Par Yvalin
Salle d’Évaluation des Pratiques de l’Injection de Montpellier Ouest
Ouvert de 14 heures à 20 heures
Accueil anonyme, confidentiel et gratuit.
Une plaque, une porte anodine, une sonnette. On sonne. L’accueillant vient ouvrir « -Bonjour Paul, entre, comment vas-tu ? -ça va, ça va ; il y a du monde à côté ? -personne pour l’instant, tu peux y aller. -salut Yvalin, j’prends le box de gauche, ok ? -bien sûr. Première fois aujourd’hui ? Qu’est-ce que tu as amené ? -un sken -ok, tu as consommé quoi aujourd’hui ? -pfftt -Paul c’est pas pour fliquer, on en a déjà parlé cent fois, un les statistiques et l’expérimentation, deux si t’es pas bien je dois le savoir pour intervenir correctement. »
Voilà c’est un peu l’idée. Nous sommes fin 2012. Deux projets ont été bâtis : en lieu fixe, et dans un petit camion. Nous avons monté des projets « light », transposables. Nous avons travaillé avec d’autres Caarud indépendants dans différentes régions.
Pour le lieu fixe, l’idée a été d’utiliser les structures existantes. Plutôt que de créer seulement quelques grandes salles, nous avons voulu mettre en avant le savoir et les compétences des acteurs de proximité. Les échanges de seringues avaient déjà lieu à ces endroits, du personnel était présent, très souvent une infirmière, une assistante sociale est déjà sur place. Les salles ne sont pas à l’intérieur, mais en annexe sur le côté de la structure, enfin ça dépend des lieux. Nous avons ainsi ouvert deux petites salles en ville, dans les deux structures existantes. Moins de regroupements, moins de stigmatisations, plus de quiétude. Un règlement intérieur a été discuté entre les équipes et les usagers ; à part quelques adaptations locales toutes les salles ont adopté le même et les protocoles sont similaires.

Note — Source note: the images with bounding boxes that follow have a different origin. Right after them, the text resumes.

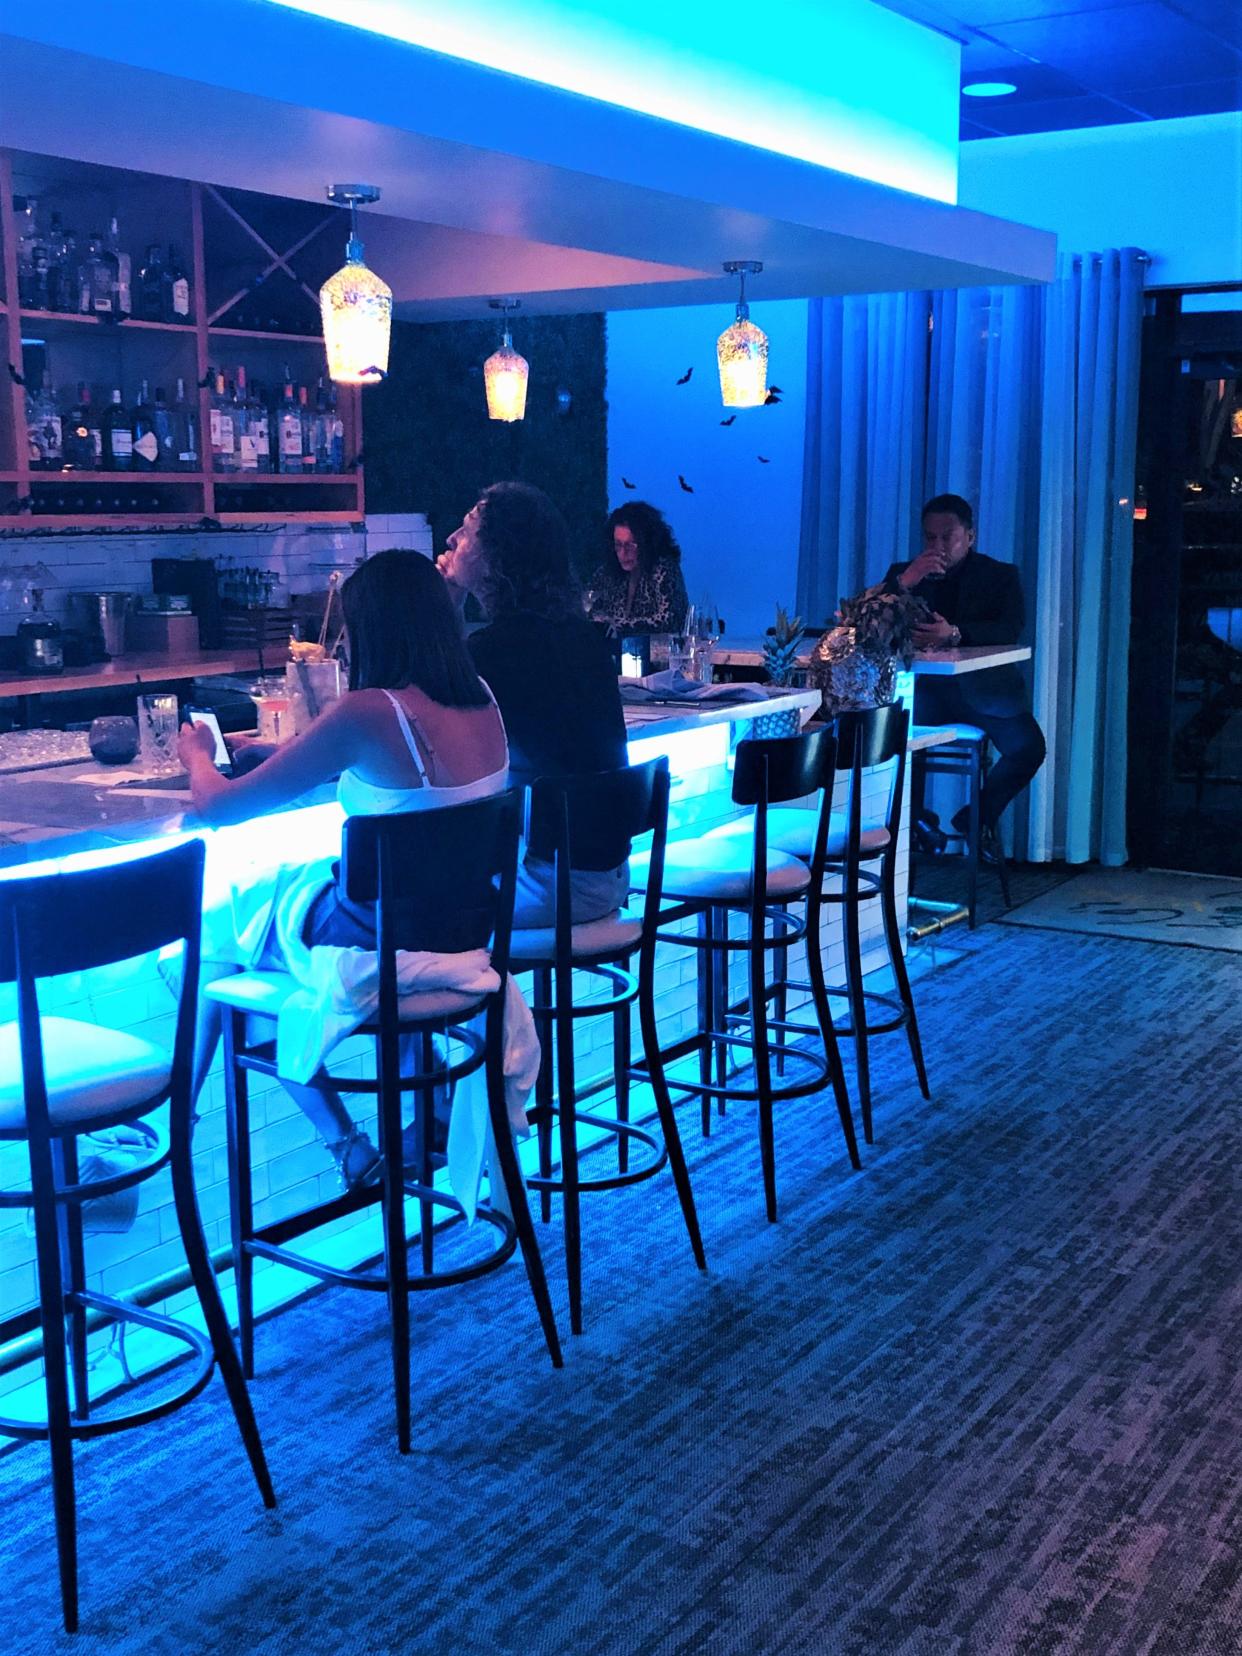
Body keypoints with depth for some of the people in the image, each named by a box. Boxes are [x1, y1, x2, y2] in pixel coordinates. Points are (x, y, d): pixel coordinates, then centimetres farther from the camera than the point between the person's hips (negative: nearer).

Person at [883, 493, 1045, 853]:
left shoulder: (1000, 576, 8)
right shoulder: (903, 573, 12)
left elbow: (1010, 630, -11)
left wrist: (955, 634, -30)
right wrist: (906, 582, -18)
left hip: (983, 688, 0)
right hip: (923, 687, 1)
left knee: (1029, 747, -24)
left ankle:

Pas de personnes mineures, anonymat et gratuité, obligation de montrer le produit qui va être utilisé pour éviter le deal à l’intérieur de la salle et intervenir plus judicieusement si nécessaire. Vingt à trente minutes maxi dans le box. Nombres de shoot limité par journée, possibilité pour l’équipe de refuser ou exclure un usager trop indélicat. Nous avons étudié les règlements intérieurs étrangers et … celui des débits de boisson.
Tout le personnel est formé aux soins d’urgence, avec un accent spécifique sur les overdoses et les interactions entre produits. Cette formation est réactualisée périodiquement. Au minimum trois personnes sur la structure dont un-e infirmier-e, des interlocuteurs privilégiés avec le Samu et la police en cas de problème médicaux ou de sécurité.
Pour le lieu mobile, nous avons un petit camion aménagé ; deux « pièces » : un accueil pour discuter, rencontrer les gens, c’est là aussi que se trouve l’échange de seringues et nous avons pu y adjoindre un accès bas-seuil à la méthadone. La seconde pièce est la salle de shoot proprement dite : deux places et un bureau pour le permanent qui supervise l’injection et recueille les données. Trois associations se partagent son utilisation et ont pu ainsi amoindrir le coût de fonctionnement. Les horaires sont un peu décalés avec les deux salles, trois points de stationnement avec des horaires fixes ont été autorisés. Nous travaillons à présent sur la possibilité de nous déplacer dans des lieux à la demande, non par prosélytisme, mais pour être au plus prêt de la réalité de terrain, rencontrer le plus de gens possible, créer un lien.
J’espère que je ne suis plus dans l’utopie, que nous pourrons le faire. Que nous aurons la possibilité d’expérimenter ces pistes, qu’on nous laissera assez de temps pour en faire l’évaluation.